I fattori fisici che influenzano la diffusione dei gas sono descritti dalla Legge di Fick, tra questi ricordiamo:
- Area della superficie di scambio dei gas: se aumenta la superficie di scambio aumenta anche la quantità di gas disciolto che la attraversa nell’unità di tempo.
- Gradiente di concentrazione attraverso la superficie: cioè se si utilizza l’aria piuttosto che l’acqua, il flusso aumenta nell’unità di tempo.
- Differenza di pressioni parziali dei gas: se aumenta allora lo scambio avviene più facilmente e più frequentemente nell’unità di tempo.
Un meccanismo molto efficiente, spesso realizzato tanto nelle branchie dei pesci quanto nei polmoni di certe specie di ragni, è la diffusione controcorrente.
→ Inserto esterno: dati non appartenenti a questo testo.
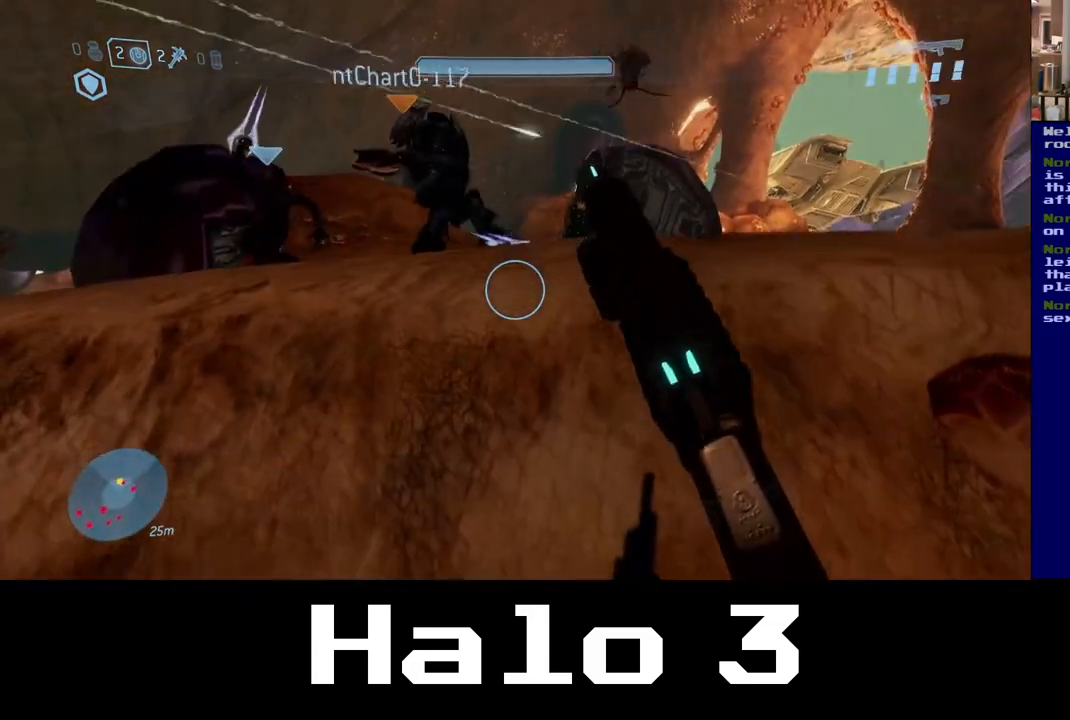
{"dt_ms": 500, "buttons": ["A"], "left_stick": "up-right", "right_stick": "center", "events": [[250, "A", "up"], [350, "A", "down"]]}
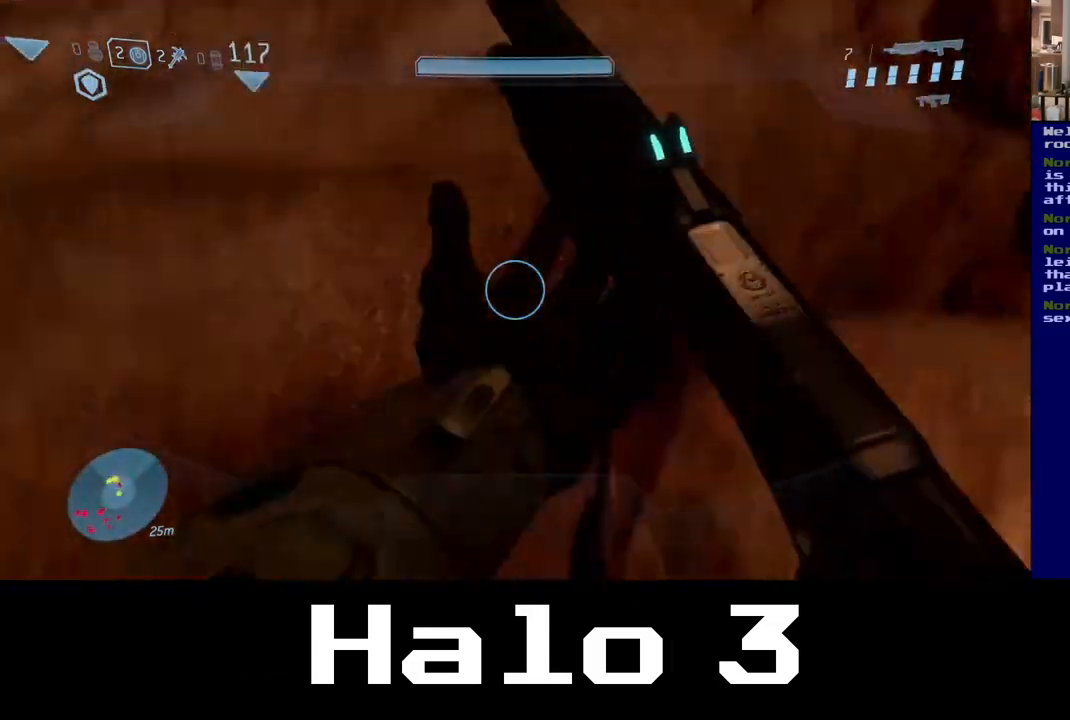
{"dt_ms": 500, "buttons": [], "left_stick": "up-right", "right_stick": "center", "events": [[133, "A", "up"], [217, "A", "down"], [500, "A", "up"]]}
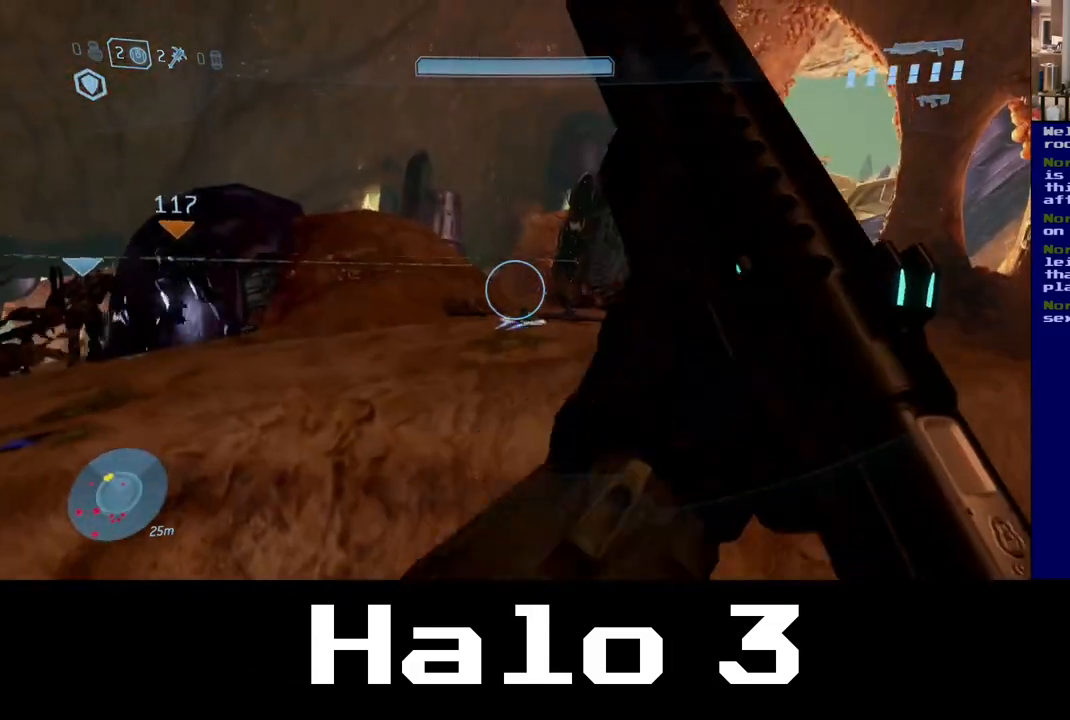
{"dt_ms": 500, "buttons": [], "left_stick": "left", "right_stick": "center", "events": [[100, "right_stick", "down-right"], [183, "left_stick", "up-left"], [400, "left_stick", "left"], [500, "right_stick", "center"]]}
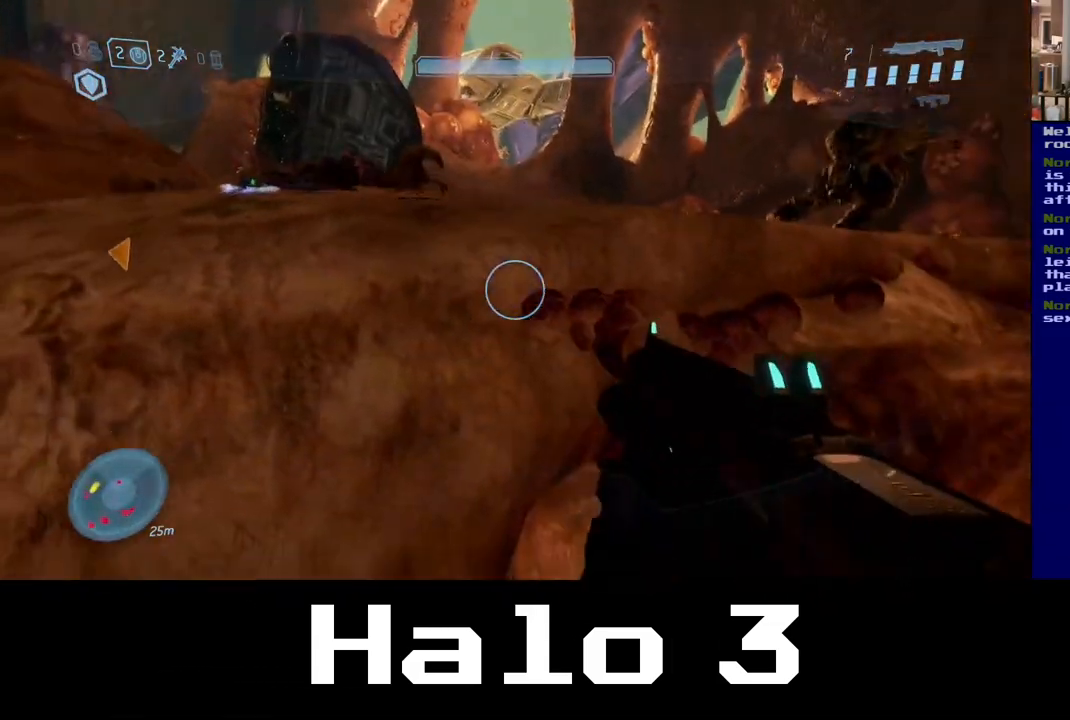
{"dt_ms": 500, "buttons": [], "left_stick": "left", "right_stick": "center", "events": [[100, "Y", "down"], [250, "Y", "up"]]}
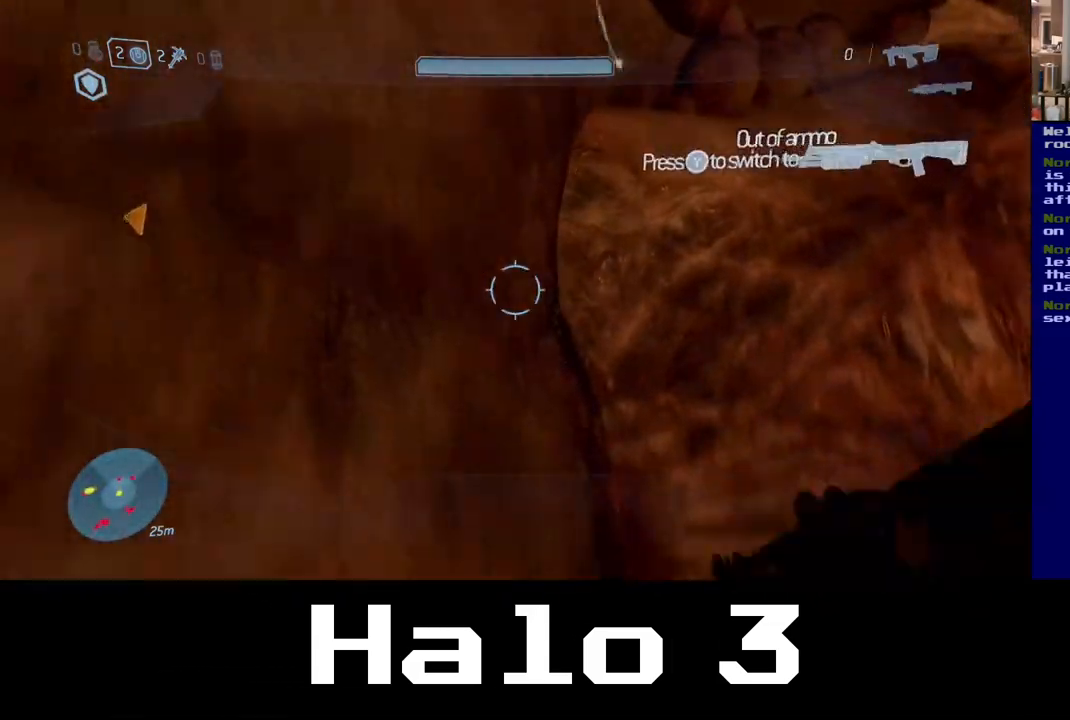
{"dt_ms": 500, "buttons": ["A"], "left_stick": "up", "right_stick": "center", "events": [[300, "left_stick", "up"], [417, "A", "down"]]}
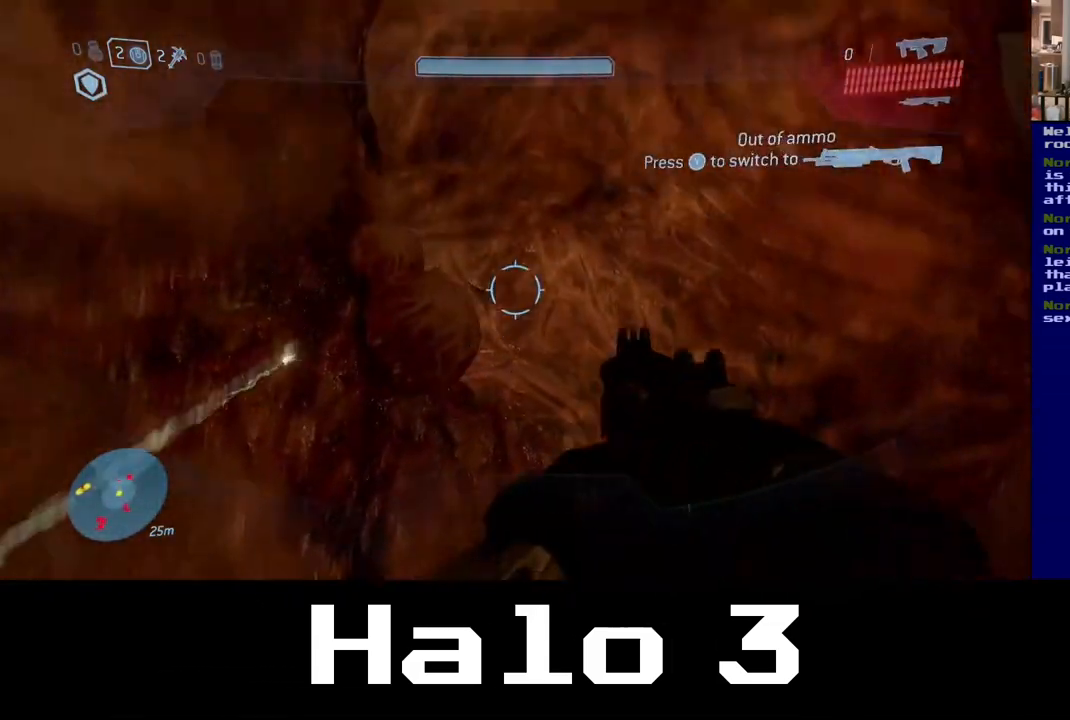
{"dt_ms": 500, "buttons": [], "left_stick": "up", "right_stick": "center", "events": [[433, "A", "up"]]}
Tale meccanismo aumenta l’efficienza del sistema branchiale deputato alla cattura dell’ossigeno disciolto nell’acqua filtrata dai pesci nella misura in cui il flusso del liquido corporeo a livello delle branchie scorre in verso opposto alla direzione del flusso dell’acqua che trasporta ossigeno e viene filtrata, con questo sistema viene captato oltre il 90% dell’ossigeno disciolto nella massa d’acqua filtrata secondo gradiente.
Dato che i mezzi liquidi hanno una bassa capacità di trasportare ossigeno in soluzione, gli organismi solitamente lo legano a composti organici, detti pigmenti respiratori, che aumentano di gran lunga la capacità di trasporto dell’ossigeno, come ad esempio l’emoglobina (mioglobina) o l’emocianina (clorocruorina e emetrina ad essa simili) costituita da molte catene polipeptidiche a ciascuna delle quali è associato un atomo di rame, molto comune tra i Molluschi e i grossi Crostacei.
Capitolo 5: I sistemi di trasporto
Negli organismi unicellulari, gli scambi costanti tra mezzo interno e ambiente avvengono per diffusione attraverso la membrana cellulare, parliamo infatti di trasporto interno. L’organismo che presenta tale sistema di trasporto non necessita di un apparato specializzato in tale funzione, perché tutti i nutrienti, i gas respiratori e i prodotti di rifiuto diffondono costantemente attraverso la membrana:
- Piccoli invertebrati acquatici come alcuni Cnidari hanno sviluppato tale sistema; si osserva in particolare nell’Idra ove sono presenti due strati di cellule, uno più esterno a diretto contatto con l’ambiente esterno e uno più interno a contatto con l’acqua che penetra nel sacco gastrovascolare; in questa maniera possono avvenire gli scambi costanti tra cellule e ambiente esterno.
- Nei Platelminti addirittura è presente un terzo strato di cellule all’interno del corpo, che si sviluppa all’interno della cavità gastrovascolare e dona al corpo una forma estremamente appiattita.